Kamis, 24 November 2011

Rinai


Entah kenapa beberapa minggu ini saya dihadapkan pada suatu hal yang menakjubkan. Saya bertemu dengan dua sahabat dengan kondisi yang menurut saya kontras tapi mempunyai tujuan sama, menoreh kehidupan yang indah. Dimulai dengan seorang sahabat yang berangkat dari kondisi jauh dari berkecukupan, berjuang untuk mengangkat pondasi ekonomi keluarga sehingga pekerjaan apapun dilakukan hanya buat membantu ibu dan adiknya, belum lagi biaya yang besar untuk kuliah membuat seluruh waktunya terlalu berharga hanya untuk sekedar berleha-leha. Tujuan hidupnya saat ini hanya difokuskan agar keluarganya bisa lancar,,,makan untuk hari ini. Baginya setiap detik, jam dan hari berisi keikhlasan teramat luar biasa, tapi rasa optimismenya teramat besar karena ia yakin :,,,wing Gusti Allah ora sare,,,saya terharu dengan ucapan itu, ucapan yang terlontar dari mulut yang telah banyak merasakan kehidupan. Saya kagum dengan sahabat saya ini, dan punya keyakinan apa yang di angankannya pasti tercapai.

Sahabat saya yang satunya sedikit berbeda, lahir dari keluarga berkecukupan, apapun kehidupannya dilalui lempeng-lempeng saja. Hidup pas-pasan,,artinya pas ingin ini dan itu tersedia. Jadwal liburan sudah terschedul setahun sebelumnya. Bawaannya dandy, selalu mengikuti trend dengan tongkrongan mobil dan gadget terbaru. Meskipun begitu sahabat saya ini terlalu baik bahkan, dia bilang ini fasilitas yang diberikan orang tuanya. Hanya saya menangkap sedikit kepedihan disana. Dengan fasilitas lengkap dia kesulitan buat mengidentifikasi dirinya, makna hidup yang teramat pragmatis dan kering, sehingga terlihat gampang emosional. Padahal saya tahu dia teramat cerdas dan multi talenta sehingga buat dia mestinya gampang untuk menoreh kehidupan yang indah.

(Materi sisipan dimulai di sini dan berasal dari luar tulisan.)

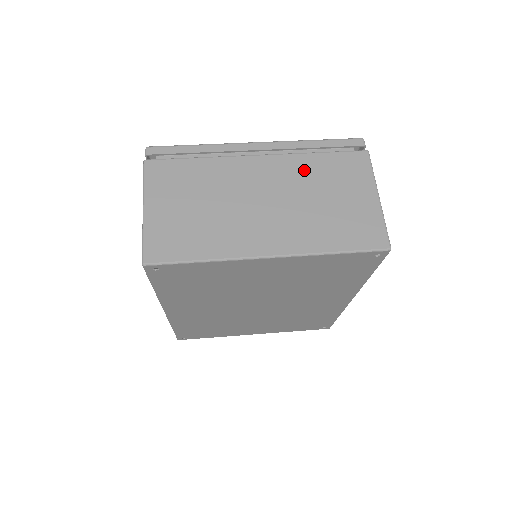
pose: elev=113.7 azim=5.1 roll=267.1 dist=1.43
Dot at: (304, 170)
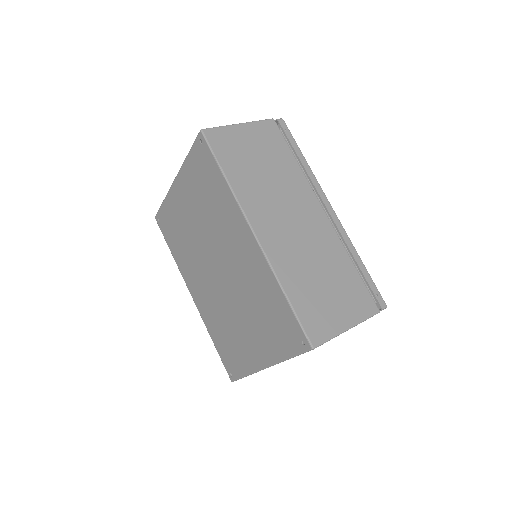
Dot at: occluded
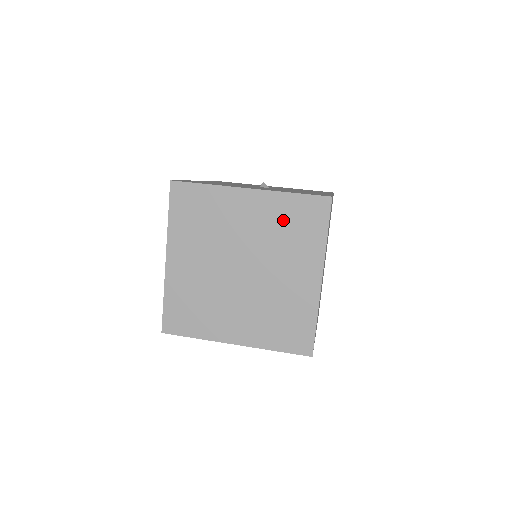
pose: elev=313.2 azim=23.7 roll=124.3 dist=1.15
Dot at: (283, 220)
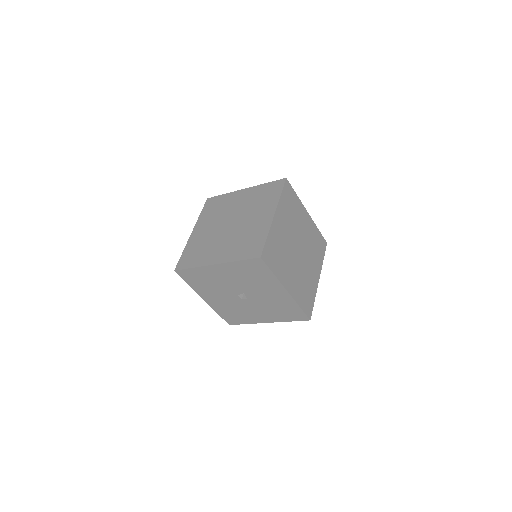
Dot at: (259, 195)
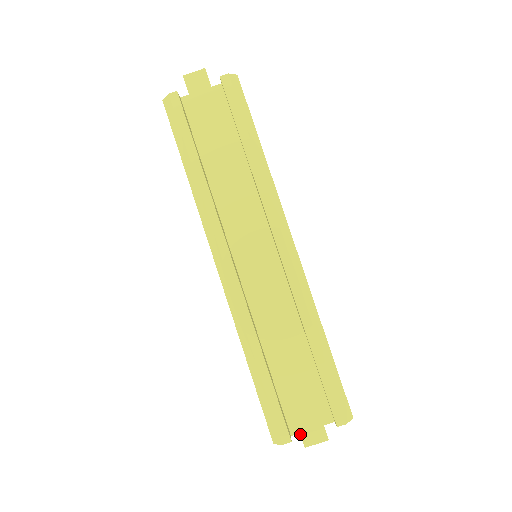
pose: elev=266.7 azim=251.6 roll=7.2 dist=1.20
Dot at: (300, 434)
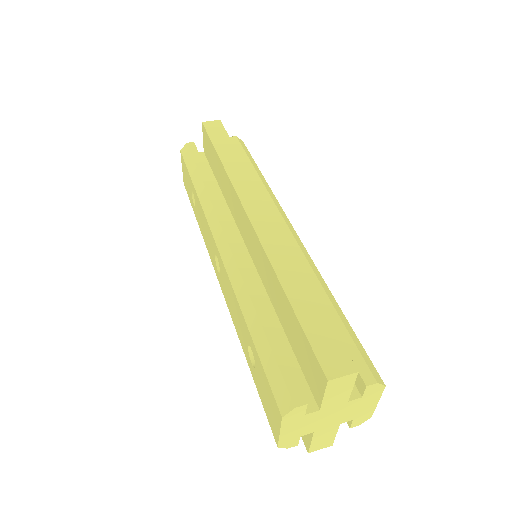
Dot at: (319, 365)
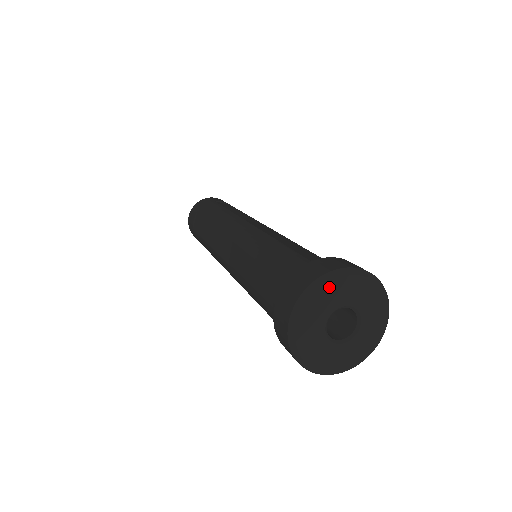
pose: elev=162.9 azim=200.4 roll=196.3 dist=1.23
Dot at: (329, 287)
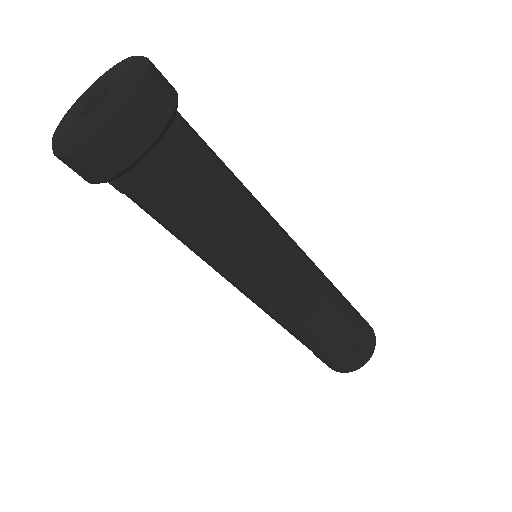
Dot at: (110, 71)
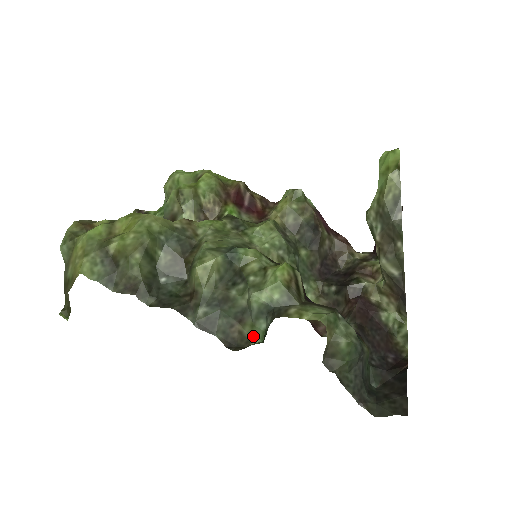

Ada persamaan diantara mereka, sama-sama berjuang untuk memberi arti dalam kehidupannya sendiri. Yang satu berjuang untuk mengangkat harkat ekonomi keluarga dan bekerja keras sehingga dengan umur masih muda, terlihat aura spiritualnya begitu nyata, karena ia dengan cerdas mengolah bahan baku spiritual disekelilingnya untuk mendorong dirinya ke depan. Yang satu dengan fasilitas dan bahan baku spiritual yang melimpah, kaya, cerdas namun sulit untuk memetakan dirinya dimana dalam kehidupan, sehingga yang terlihat hanya gamang. Yang satu telah menjadi hujan, sahabat saya yang lain masih menjadi awan. Entahlah saya hanya bisa berdoa semoga keduanya segera menemukan dirinya dalam makrokosmos dan mikrokosmos spiritualnya, sehingga apapun anugerah yang diberikan Tuhan digunakan semata-mata hanya untuk pengabdian bukan sekedar ejakulasi ego sesaat.